◆ DATASET CONTENT ◆
# # # #
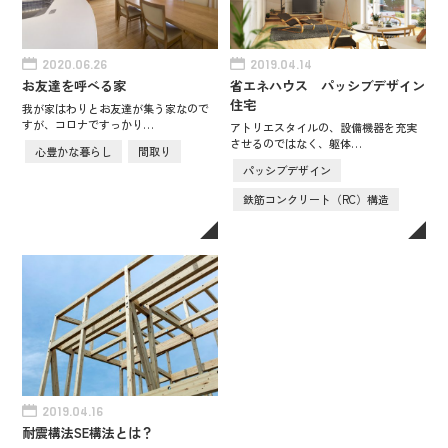
2020.06.26
2019.04.14
お友達を呼べる家
省エネハウス パッシブデザイン
住宅
我が家はわりとお友達が集う家なので
すが、コロナですっかり…
アトリエスタイルの、設備機器を充実
させるのではなく、躯体…
心豊かな暮らし
間取り
パッシブデザイン
鉄筋コンクリート（RC）構造
2019.04.16
耐震構法SE構法とは？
# # # #
◆ TASK BRIEF ◆
Please output the entries above exactly, leaving out every picture.

◆ TASK SOLUTION ◆
2020.06.26
2019.04.14
お友達を呼べる家
省エネハウス パッシブデザイン
住宅
我が家はわりとお友達が集う家なので
すが、コロナですっかり…
アトリエスタイルの、設備機器を充実
させるのではなく、躯体…
心豊かな暮らし
間取り
パッシブデザイン
鉄筋コンクリート（RC）構造
2019.04.16
耐震構法SE構法とは？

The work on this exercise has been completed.